__RECORDS FOR THIS EXERCISE__.
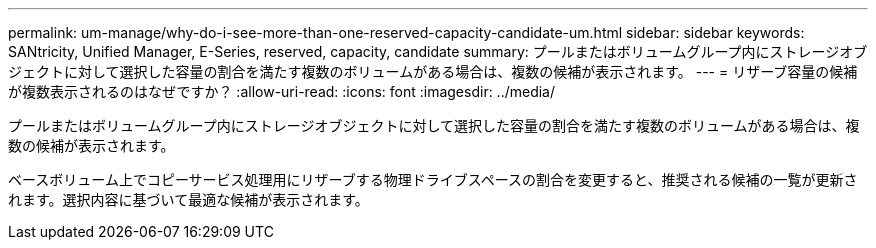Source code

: ---
permalink: um-manage/why-do-i-see-more-than-one-reserved-capacity-candidate-um.html 
sidebar: sidebar 
keywords: SANtricity, Unified Manager, E-Series, reserved, capacity, candidate 
summary: プールまたはボリュームグループ内にストレージオブジェクトに対して選択した容量の割合を満たす複数のボリュームがある場合は、複数の候補が表示されます。 
---
= リザーブ容量の候補が複数表示されるのはなぜですか？
:allow-uri-read: 
:icons: font
:imagesdir: ../media/


[role="lead"]
プールまたはボリュームグループ内にストレージオブジェクトに対して選択した容量の割合を満たす複数のボリュームがある場合は、複数の候補が表示されます。

ベースボリューム上でコピーサービス処理用にリザーブする物理ドライブスペースの割合を変更すると、推奨される候補の一覧が更新されます。選択内容に基づいて最適な候補が表示されます。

__ASSIGNED TASK__.
Count every line of the data above where "capacity" appears, and give the total only.

__THE COMPLETED TASK__.
2